Рукопись "Зимний перевал" редакция послала на отзыв в Институт Маркса-Энгельса-Ленина. Драбкина рассказывает: "У меня написано: "Я иду по Смольному, из одной двери выходит Владимир Ильич, здоровается: "Лиза, иди к нам чай пить, нам варенье привезли". На полях рукописи замечание рецензента - "Так просто?""
Одна эпоха не узнавала свое начало в другой...
* * *
Евгений Тимофеев - тюремный друг Л., инженер-кораблестроитель, комсомолец со времен гражданской войны, участник ленинградской оппозиции 1925-1927 годов, провел в тюрьмах, лагерях, ссылках почти четверть века, с 1928 по 1955 год с двумя короткими перерывами. Он прошел империю ГУЛАГа из края в край - от Соловков до Колымы. И он поверил, что Хрущев ведет партию вперед к ленинскому прошлому. Евгений считал себя последовательным марксистом и строго, рассудительно объяснял нам, как новое экономическое развитие нашей страны должно привести к построению настоящего коммунизма.
Он был участником и пропагандистом косыгинских реформ 1965 года у себя в НИИ и на предприятиях, куда он выезжал.
Его огорчали наши "ревизионистские", "либерально-идеалистические" сомнения.
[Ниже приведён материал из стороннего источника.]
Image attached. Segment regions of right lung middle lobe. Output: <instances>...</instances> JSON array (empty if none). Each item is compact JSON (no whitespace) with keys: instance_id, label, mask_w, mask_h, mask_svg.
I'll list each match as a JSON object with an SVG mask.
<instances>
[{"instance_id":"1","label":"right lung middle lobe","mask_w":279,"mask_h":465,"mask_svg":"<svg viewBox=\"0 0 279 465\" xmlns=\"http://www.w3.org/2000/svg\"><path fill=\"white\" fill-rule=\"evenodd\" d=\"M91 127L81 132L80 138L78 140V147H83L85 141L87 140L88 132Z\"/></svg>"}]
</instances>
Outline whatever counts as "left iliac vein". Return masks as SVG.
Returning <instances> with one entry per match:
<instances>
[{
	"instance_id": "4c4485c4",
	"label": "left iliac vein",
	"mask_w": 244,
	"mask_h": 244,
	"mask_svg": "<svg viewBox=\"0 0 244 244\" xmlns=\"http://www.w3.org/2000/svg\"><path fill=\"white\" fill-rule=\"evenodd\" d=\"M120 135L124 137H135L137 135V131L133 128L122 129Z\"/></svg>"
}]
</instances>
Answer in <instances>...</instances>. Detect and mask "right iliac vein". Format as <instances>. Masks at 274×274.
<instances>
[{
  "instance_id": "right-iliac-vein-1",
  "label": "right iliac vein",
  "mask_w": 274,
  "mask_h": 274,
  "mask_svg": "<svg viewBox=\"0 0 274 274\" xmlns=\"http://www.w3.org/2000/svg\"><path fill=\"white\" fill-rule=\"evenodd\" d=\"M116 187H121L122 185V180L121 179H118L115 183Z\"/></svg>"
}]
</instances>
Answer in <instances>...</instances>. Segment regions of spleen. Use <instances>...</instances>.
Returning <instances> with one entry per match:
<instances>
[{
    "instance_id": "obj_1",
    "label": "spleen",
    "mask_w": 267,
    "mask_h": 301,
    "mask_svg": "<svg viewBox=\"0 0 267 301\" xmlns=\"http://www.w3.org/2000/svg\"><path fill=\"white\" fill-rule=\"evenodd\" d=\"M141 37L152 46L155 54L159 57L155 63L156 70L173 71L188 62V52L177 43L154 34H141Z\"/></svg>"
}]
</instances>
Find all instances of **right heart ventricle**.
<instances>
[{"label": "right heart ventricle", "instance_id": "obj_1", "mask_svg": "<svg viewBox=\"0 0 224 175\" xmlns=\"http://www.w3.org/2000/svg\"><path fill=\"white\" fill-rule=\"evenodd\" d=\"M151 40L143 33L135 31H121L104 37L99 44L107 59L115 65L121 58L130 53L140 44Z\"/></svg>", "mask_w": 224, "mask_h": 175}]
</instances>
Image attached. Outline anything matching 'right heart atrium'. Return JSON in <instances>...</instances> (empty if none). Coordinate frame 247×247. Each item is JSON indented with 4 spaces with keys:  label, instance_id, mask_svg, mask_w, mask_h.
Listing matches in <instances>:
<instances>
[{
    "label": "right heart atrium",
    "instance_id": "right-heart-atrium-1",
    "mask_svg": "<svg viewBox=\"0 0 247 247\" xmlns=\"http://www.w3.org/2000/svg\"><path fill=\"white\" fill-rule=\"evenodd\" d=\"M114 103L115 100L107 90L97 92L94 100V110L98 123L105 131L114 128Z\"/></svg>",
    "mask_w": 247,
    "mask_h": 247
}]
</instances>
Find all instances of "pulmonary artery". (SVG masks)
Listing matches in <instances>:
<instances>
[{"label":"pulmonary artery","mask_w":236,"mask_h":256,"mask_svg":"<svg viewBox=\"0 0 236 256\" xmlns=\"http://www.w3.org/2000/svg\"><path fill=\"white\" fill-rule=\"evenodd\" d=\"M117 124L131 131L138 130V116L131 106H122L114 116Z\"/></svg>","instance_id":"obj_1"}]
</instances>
Он спорил с нами, продолжая верить, что мы можем и должны построить коммунизм.
Но разлучила нас только его смерть.
Варлам Шаламов, один из самых талантливых, самых беспощадных художников - летописцев советской каторги, вспоминая двадцатые годы *, преображался, становился добрым, доверчивым, веселым, рассказывая о вечерах Маяковского и других поэтов, о диспутах Луначарского с Введенским, о первых спектаклях Мейерхольда, о красках и шумах московских улиц...
Его воспоминания помечены 1962 годом, то есть они писались одновременно с "Колымскими рассказами".
* См. издание: А-Я. Париж, 1985.
Смерть Ивана Макарьева была предвестием; вскоре начали умирать те иллюзии, которыми жил он, которые на время увлекли и нас.
* * *
Книга Аркадия Белинкова о Юрии Тынянове (1961) - талантливый саркастический памфлет, направленный прежде всего против той части интеллигенции, которая в 20-е годы начала сотрудничать с советской властью, по наивности или по расчету поддерживая официальную идеологию.
Это дерзкое обличение встретило широкий, сочувственный отклик. Рецензия В. Шкловского в "Литературной газете" называлась "Талантливо!"
Для молодых читателей книга Белинкова стала первым снарядом, разрушавшим миф о двадцатых годах.
Первая книга воспоминаний Надежды Мандельштам, распространявшаяся в самиздате в 1964-1965 годах, покоряла прежде всего достоверным и поэтическим рассказом о страшной судьбе Осипа Мандельштама, о зарождении и "вызревании" стиха. Вместе с тем эта книга безоговорочно отвергала наши тогдашние иллюзии.